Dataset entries
◇ ◇ ◇ ◇ ◇ ◇ ◇

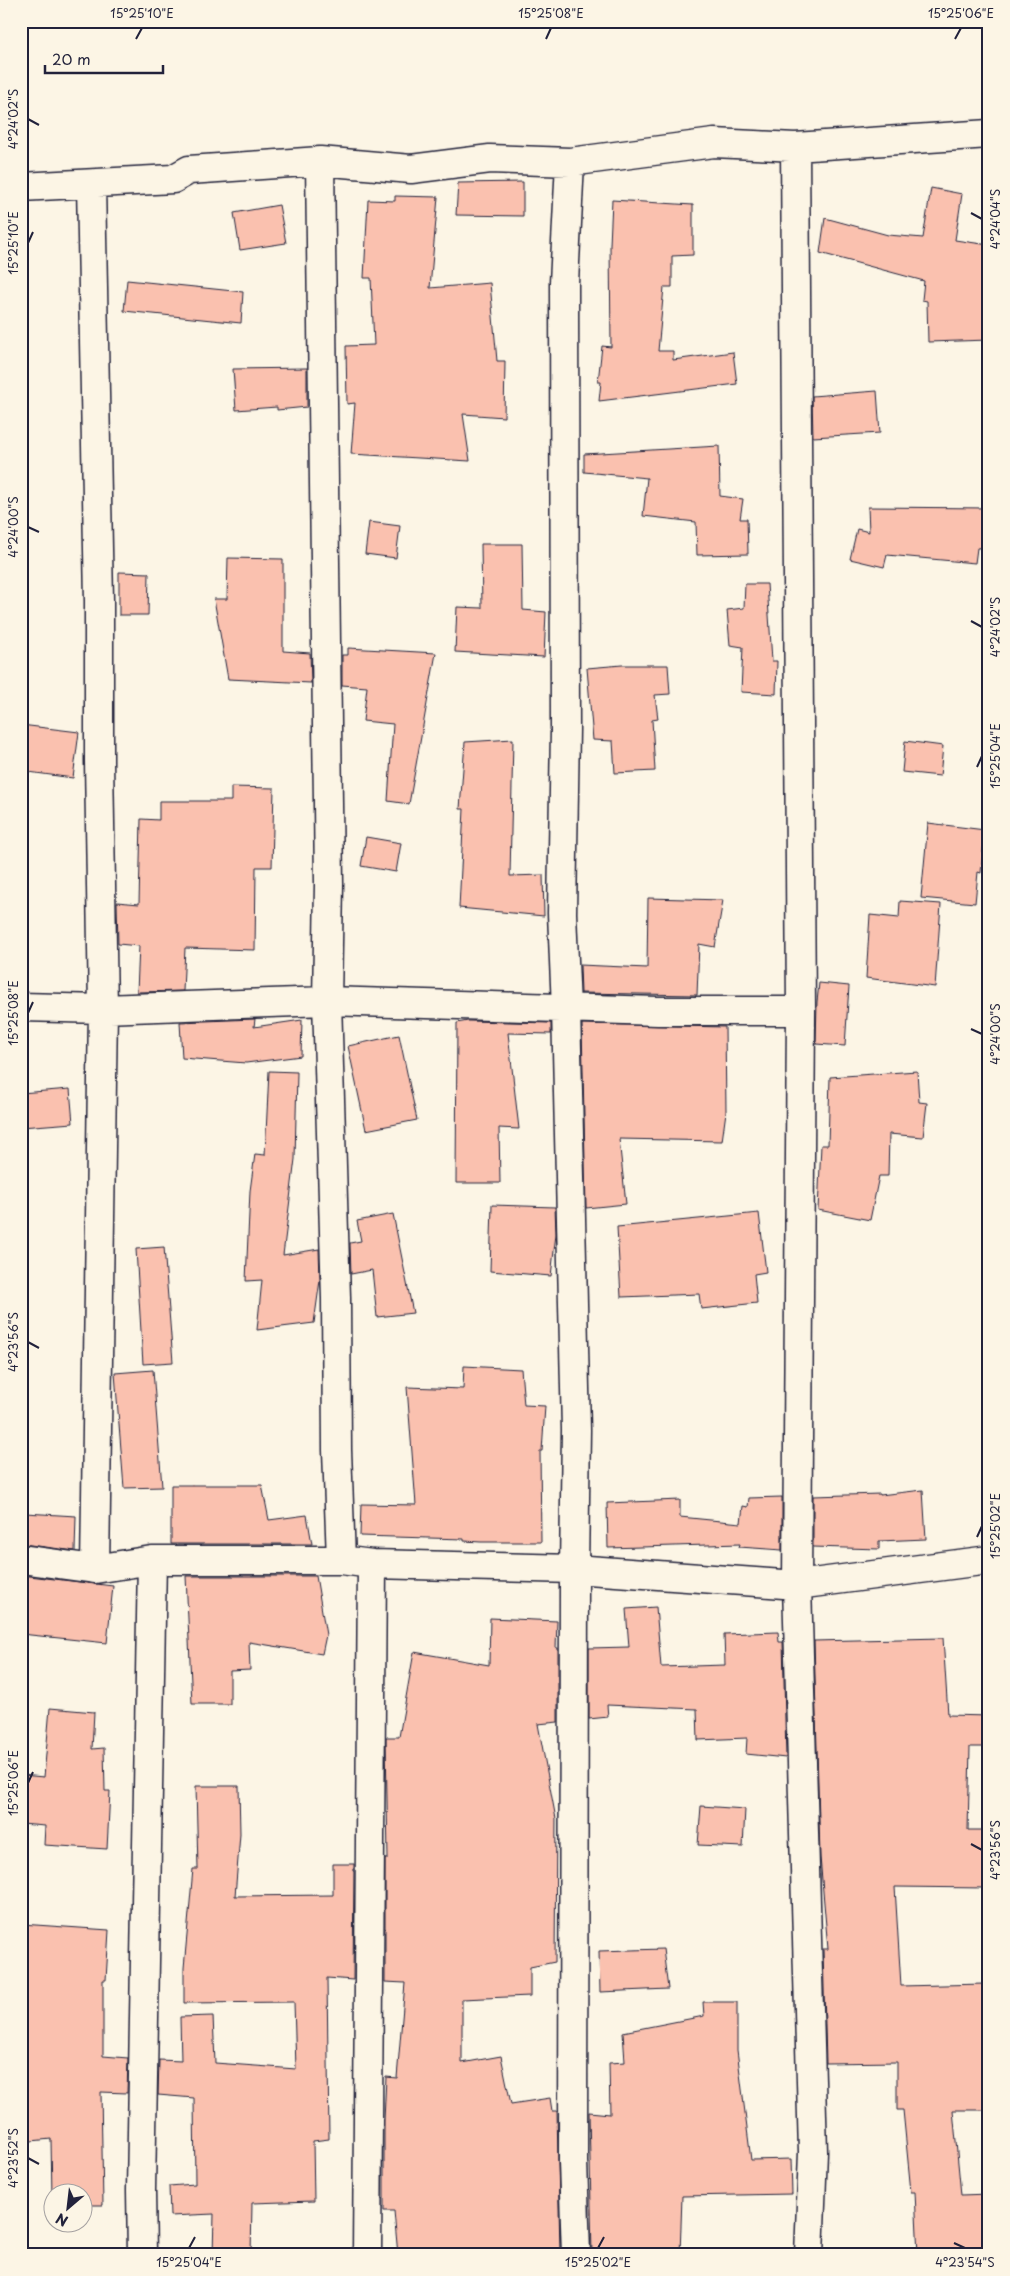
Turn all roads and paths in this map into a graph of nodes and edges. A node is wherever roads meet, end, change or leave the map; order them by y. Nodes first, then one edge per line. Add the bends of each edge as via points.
1 (989, 134) edge
2 (795, 146) junction
3 (320, 161) junction
4 (570, 162) junction
5 (91, 184) junction
6 (21, 187) edge
7 (327, 1001) junction
8 (21, 1008) edge
9 (566, 1008) junction
10 (103, 1009) junction
11 (801, 1011) junction
12 (21, 1559) edge
13 (152, 1560) junction
14 (342, 1560) junction
15 (989, 1560) edge
16 (372, 1564) junction
17 (95, 1569) junction
18 (574, 1569) junction
19 (796, 1585) junction
20 (142, 2255) edge
21 (367, 2255) edge
22 (576, 2255) edge
23 (809, 2255) edge

1 - 2 street
2 - 4 street via 714,144
2 - 11 street
3 - 4 street via 412,168 490,159
3 - 5 street via 189,170 173,179
3 - 7 street
4 - 9 street via 564,283 562,913
5 - 6 street
5 - 10 street
7 - 9 street
7 - 10 street
7 - 14 street via 336,1298 336,1450
8 - 10 street
9 - 11 street
9 - 18 street via 576,1430
10 - 17 street
11 - 19 street
12 - 17 street
13 - 14 street
13 - 17 street
13 - 20 street
14 - 16 street
15 - 19 street
16 - 18 street
16 - 21 street
18 - 19 street
18 - 22 street via 573,2161
19 - 23 street via 812,2152

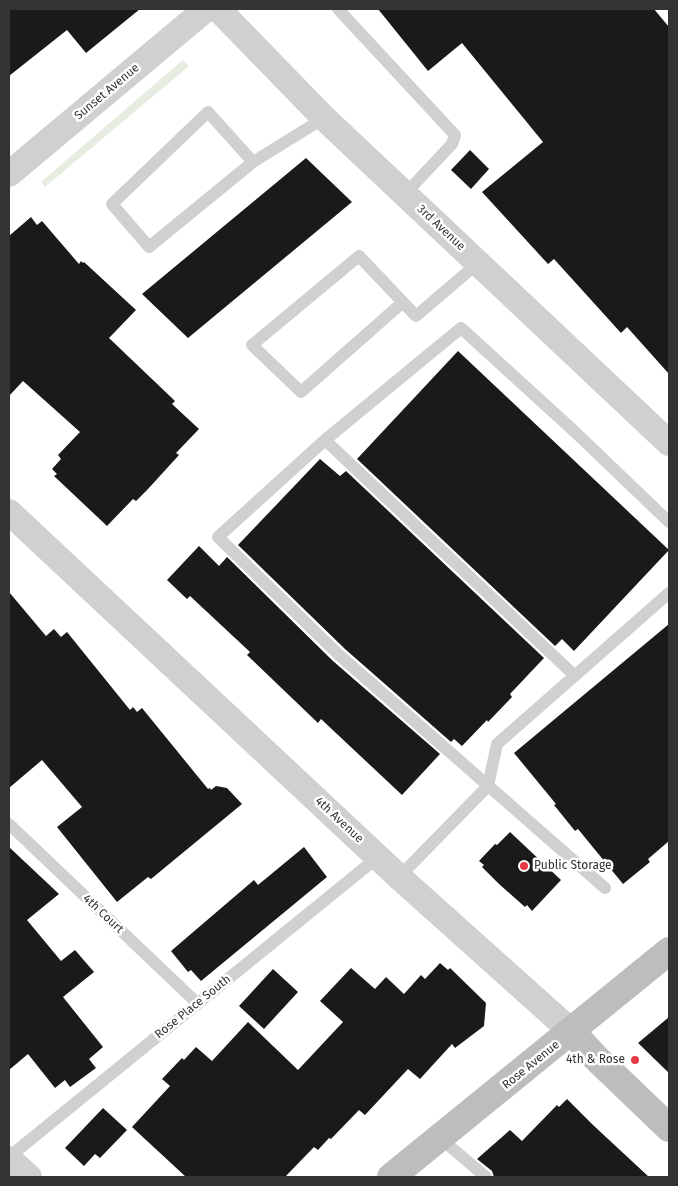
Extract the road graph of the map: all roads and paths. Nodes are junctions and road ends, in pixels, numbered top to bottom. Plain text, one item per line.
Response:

◇ ◇ ◇ ◇ ◇ ◇ ◇

REQUIRED WORK
Restate the records above verbatim. Pictures stay out.

EXERCISE OUTPUT
Turn all roads and paths in this map into a graph of nodes and edges. A node is wherever roads meet, end, change or leave the map; order them by y. Nodes first, then one edge per line. Add the bends of each edge as via points.
1 (989, 134) edge
2 (795, 146) junction
3 (320, 161) junction
4 (570, 162) junction
5 (91, 184) junction
6 (21, 187) edge
7 (327, 1001) junction
8 (21, 1008) edge
9 (566, 1008) junction
10 (103, 1009) junction
11 (801, 1011) junction
12 (21, 1559) edge
13 (152, 1560) junction
14 (342, 1560) junction
15 (989, 1560) edge
16 (372, 1564) junction
17 (95, 1569) junction
18 (574, 1569) junction
19 (796, 1585) junction
20 (142, 2255) edge
21 (367, 2255) edge
22 (576, 2255) edge
23 (809, 2255) edge

1 - 2 street
2 - 4 street via 714,144
2 - 11 street
3 - 4 street via 412,168 490,159
3 - 5 street via 189,170 173,179
3 - 7 street
4 - 9 street via 564,283 562,913
5 - 6 street
5 - 10 street
7 - 9 street
7 - 10 street
7 - 14 street via 336,1298 336,1450
8 - 10 street
9 - 11 street
9 - 18 street via 576,1430
10 - 17 street
11 - 19 street
12 - 17 street
13 - 14 street
13 - 17 street
13 - 20 street
14 - 16 street
15 - 19 street
16 - 18 street
16 - 21 street
18 - 19 street
18 - 22 street via 573,2161
19 - 23 street via 812,2152

Extract the road graph of the map: all roads and paths. Nodes are junctions and road ends, in pixels, numbered top to bottom. Plain text, one item per line.
Response:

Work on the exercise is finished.